◆ Arbeitsanweisung ◆
Beantworten Sie mithilfe des Textabschnitts über Karikaturen in der arabischen Presse diese Fragen:
1. In welcher Zeitung erschien Ende November die Karikatur, auf der ein Hakenkreuz über den Davidstern gelegt war?
2. Welche Überschrift trägt die Karikatur aus Bahrein, die zum Boykott dänischer Produkte aufruft?
3. Nach welchem Ereignis stieg die Anzahl politischer Karikaturen laut Stav stark an?

◆ Textabschnitt ◆
Ein kurzer Blick auf die Zusammenstellung der arabischen Presse von Juli bis Dezember 2005 auf der Website der "Anti-Defamation League" (Anti-Verleumdungsbündnis, http://www.adl.org/default.htm ) belegt, was Stav sagt. Ende November erschien in der saudi-arabischen Zeitung "al-Yawm" eine Karikatur, auf der ein Hakenkreuz über den Davidstern gelegt war. Eine Karikatur in einer Dezember-Ausgabe der in den Vereinigten Arabischen Emiraten erscheinenden Zeitung "al-Bayan" zeigt einen grinsenden Juden, der mit einem als Globus geformten Jojo spielt. Das häufig verwendete antisemitische Stereotyp des Juden, der die USA, die Uno, Dänemark und Europa kontrolliert, ist ebenfalls ein beliebtes Thema.

Dies alles geschah noch bevor die Mohammed-Karikaturen die muslimische Seele aufgewühlt haben. Seit Anfang Februar gibt es eine Tendenz, das Erscheinen der Mohammed-Karikaturen in westlichen Medien mit angeblich jüdischer Niedertracht zu verquicken. Zum Beispiel: Eine Karikatur aus Bahrein, die zum Boykott dänischer Produkte aufruft, zeigt eine dänische Flagge geschmückt mit einem Davidstern, der in einem Stück Havarti-Käse steckt. Womit ist die Karikatur überschrieben? "Das Eindringen des Zionismus in Dänemark."

Die Tradition politischer Karikaturen gibt es laut Stav noch nicht lange. Vor 100 Jahren wurden so gut wie überhaupt keine Bilder gedruckt - gemäß der islamischen Tradition physische Darstellungen abzulehnen. Der Unmut, Menschen abzubilden, hat sich seither abgeschwächt, obwohl die Abbildung des Propheten Mohammed weiterhin streng verboten blieb. Ende der vierziger Jahre - unmittelbar nach dem arabisch-israelischen Krieg von 1948, so Stav - stieg die Anzahl politischer Karikaturen stark an. Die ersten Zeichnungen waren meist geschmacklose Nachahmungen von Karikaturen der Nazi-Propaganda - ein jüdischer Krake etwa, der seine Fangarme um den Globus legt. Schon bald wurden sie noch gehässiger.

"In den Karikaturen der Deutschen konnte man nie sehen, was sie den Juden wirklich antun wollten", sagt Stav über die Zeichungen im "Stürmer". In den arabischen dagegen wurde ganz deutlich dargestellt, wie die Juden getötet und Israel ausradiert werden sollte.

◆ Datenauszug ◆
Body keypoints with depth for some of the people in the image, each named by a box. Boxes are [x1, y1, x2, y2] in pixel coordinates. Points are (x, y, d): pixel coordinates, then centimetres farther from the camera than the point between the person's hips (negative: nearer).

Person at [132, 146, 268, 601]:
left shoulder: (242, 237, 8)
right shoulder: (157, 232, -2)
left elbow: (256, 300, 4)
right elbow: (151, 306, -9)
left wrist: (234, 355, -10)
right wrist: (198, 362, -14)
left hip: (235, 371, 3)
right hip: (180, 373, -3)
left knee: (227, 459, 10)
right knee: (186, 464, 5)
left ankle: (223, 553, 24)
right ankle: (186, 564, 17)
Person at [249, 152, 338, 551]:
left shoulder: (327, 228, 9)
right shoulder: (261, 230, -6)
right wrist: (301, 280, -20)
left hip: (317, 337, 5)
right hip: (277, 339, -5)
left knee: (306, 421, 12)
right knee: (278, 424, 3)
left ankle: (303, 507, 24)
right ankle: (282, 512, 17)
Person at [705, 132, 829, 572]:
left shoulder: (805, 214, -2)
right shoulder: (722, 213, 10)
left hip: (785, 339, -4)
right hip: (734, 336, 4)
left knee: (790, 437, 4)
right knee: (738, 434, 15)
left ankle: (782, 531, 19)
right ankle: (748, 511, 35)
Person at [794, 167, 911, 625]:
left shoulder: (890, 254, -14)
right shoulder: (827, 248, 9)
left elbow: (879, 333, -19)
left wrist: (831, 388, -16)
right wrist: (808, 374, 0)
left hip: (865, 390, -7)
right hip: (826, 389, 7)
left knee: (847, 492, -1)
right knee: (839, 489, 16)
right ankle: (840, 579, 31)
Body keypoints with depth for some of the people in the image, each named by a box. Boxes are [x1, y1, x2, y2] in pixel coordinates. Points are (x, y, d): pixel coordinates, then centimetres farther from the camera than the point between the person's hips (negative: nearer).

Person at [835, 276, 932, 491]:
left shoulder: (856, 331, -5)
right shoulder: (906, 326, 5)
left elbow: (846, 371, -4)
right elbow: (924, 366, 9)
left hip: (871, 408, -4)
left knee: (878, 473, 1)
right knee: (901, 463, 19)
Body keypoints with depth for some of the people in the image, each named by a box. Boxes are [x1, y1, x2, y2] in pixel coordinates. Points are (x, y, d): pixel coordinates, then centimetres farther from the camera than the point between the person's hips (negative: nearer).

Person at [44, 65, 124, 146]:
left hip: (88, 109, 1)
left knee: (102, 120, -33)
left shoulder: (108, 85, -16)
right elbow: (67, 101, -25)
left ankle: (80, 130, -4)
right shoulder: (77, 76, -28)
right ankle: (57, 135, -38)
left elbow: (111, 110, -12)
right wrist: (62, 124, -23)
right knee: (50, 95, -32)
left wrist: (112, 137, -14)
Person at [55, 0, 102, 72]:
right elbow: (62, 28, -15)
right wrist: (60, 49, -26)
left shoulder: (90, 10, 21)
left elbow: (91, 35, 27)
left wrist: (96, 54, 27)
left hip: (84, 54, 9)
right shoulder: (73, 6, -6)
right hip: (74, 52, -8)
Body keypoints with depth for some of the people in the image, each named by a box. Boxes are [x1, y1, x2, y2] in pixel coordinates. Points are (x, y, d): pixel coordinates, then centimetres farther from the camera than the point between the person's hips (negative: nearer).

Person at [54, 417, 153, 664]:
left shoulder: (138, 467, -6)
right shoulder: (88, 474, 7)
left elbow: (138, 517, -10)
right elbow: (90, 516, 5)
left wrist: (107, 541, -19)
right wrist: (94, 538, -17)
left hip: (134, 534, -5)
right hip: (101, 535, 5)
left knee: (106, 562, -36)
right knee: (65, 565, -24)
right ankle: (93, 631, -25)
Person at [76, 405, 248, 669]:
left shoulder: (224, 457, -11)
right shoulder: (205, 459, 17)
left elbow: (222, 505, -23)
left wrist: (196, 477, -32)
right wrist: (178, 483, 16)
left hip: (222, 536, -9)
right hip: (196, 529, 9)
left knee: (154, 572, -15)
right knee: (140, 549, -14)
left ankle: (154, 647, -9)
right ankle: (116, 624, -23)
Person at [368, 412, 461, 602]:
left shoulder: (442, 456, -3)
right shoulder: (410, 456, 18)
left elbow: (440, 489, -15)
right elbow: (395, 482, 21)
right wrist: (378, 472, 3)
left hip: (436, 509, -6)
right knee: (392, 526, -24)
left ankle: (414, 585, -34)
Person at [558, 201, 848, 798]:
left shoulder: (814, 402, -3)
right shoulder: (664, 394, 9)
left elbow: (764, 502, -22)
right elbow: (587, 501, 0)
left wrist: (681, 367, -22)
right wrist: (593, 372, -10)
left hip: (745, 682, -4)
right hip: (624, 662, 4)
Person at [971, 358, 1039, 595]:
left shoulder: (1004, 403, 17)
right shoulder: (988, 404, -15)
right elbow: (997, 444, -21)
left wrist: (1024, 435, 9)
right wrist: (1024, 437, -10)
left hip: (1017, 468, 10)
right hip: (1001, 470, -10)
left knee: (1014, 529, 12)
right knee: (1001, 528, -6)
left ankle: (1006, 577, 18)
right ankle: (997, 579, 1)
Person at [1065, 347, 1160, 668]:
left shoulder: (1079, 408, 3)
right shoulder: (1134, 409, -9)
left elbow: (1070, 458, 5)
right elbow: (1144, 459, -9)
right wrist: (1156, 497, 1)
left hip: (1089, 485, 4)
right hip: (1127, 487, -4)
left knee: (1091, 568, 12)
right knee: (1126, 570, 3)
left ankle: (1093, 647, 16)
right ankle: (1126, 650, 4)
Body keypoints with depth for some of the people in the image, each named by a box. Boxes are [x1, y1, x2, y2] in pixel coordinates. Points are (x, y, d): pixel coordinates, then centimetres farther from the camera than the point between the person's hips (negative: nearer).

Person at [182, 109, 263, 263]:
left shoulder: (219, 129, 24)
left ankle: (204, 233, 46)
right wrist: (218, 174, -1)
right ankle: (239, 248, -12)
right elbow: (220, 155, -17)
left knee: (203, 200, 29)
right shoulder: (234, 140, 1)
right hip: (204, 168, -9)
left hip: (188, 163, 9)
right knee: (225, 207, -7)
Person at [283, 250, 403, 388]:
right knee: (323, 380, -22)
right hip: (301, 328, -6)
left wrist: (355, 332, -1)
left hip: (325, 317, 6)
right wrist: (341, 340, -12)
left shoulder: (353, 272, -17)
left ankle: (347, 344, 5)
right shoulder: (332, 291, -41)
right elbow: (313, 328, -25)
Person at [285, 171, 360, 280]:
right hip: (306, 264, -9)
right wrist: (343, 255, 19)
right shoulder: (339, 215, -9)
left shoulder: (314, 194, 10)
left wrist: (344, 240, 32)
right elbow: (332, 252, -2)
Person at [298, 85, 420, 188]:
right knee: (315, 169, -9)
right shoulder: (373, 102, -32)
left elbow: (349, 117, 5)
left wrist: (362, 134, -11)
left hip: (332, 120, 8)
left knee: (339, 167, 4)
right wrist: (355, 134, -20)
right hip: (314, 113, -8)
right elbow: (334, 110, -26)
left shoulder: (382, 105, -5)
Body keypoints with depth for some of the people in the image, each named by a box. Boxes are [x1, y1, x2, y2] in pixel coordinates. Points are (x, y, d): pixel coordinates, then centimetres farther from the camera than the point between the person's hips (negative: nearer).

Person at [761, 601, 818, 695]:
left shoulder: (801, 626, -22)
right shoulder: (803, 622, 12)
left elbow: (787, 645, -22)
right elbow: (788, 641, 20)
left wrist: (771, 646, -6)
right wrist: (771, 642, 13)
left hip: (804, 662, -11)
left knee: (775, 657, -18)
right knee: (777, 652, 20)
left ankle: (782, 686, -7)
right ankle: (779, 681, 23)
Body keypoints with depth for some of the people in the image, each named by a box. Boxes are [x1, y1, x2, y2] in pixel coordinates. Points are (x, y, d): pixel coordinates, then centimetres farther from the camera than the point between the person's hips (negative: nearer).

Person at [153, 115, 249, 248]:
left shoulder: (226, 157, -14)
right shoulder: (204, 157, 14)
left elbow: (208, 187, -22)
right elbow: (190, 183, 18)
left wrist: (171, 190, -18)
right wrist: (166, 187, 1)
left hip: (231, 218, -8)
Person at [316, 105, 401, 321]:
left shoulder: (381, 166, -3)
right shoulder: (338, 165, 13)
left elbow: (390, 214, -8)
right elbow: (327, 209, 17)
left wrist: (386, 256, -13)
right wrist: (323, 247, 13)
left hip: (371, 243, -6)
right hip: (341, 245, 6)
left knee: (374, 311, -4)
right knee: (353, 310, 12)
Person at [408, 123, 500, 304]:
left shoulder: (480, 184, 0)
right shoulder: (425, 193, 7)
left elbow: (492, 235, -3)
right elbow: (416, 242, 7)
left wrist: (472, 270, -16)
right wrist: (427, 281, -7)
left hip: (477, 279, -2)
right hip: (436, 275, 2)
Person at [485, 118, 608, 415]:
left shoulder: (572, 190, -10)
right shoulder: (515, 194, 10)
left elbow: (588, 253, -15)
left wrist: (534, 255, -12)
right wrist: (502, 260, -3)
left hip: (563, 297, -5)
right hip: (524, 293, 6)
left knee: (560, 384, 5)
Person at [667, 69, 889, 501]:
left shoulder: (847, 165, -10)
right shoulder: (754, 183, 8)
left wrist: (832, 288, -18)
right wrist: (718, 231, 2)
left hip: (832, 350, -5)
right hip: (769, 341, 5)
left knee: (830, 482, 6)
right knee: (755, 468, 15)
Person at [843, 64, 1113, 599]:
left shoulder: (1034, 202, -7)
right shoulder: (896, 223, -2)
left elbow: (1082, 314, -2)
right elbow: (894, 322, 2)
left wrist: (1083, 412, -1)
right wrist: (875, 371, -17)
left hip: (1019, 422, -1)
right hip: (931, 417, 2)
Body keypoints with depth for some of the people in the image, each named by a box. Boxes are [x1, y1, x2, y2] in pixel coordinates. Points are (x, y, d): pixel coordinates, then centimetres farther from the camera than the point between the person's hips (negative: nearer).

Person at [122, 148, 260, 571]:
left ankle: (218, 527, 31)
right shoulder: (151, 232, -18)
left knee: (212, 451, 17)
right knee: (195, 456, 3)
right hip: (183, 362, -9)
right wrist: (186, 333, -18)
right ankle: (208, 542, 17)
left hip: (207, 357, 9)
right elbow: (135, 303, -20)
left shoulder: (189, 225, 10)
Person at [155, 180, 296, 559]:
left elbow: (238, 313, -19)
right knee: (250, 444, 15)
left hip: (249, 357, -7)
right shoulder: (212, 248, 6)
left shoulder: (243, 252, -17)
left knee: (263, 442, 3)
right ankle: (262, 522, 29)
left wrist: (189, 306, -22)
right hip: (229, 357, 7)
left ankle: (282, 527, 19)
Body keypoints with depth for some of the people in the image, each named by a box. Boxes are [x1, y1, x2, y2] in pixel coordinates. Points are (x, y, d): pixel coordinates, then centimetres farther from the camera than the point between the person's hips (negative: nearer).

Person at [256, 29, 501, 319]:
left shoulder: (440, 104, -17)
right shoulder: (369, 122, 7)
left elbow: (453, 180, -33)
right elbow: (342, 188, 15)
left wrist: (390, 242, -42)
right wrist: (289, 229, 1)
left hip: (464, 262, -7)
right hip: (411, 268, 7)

◆ Lösung ◆
1. In der saudi-arabischen Zeitung „al-Yawm“.
2. „Das Eindringen des Zionismus in Dänemark.“
3. Nach dem arabisch-israelischen Krieg von 1948, also Ende der vierziger Jahre.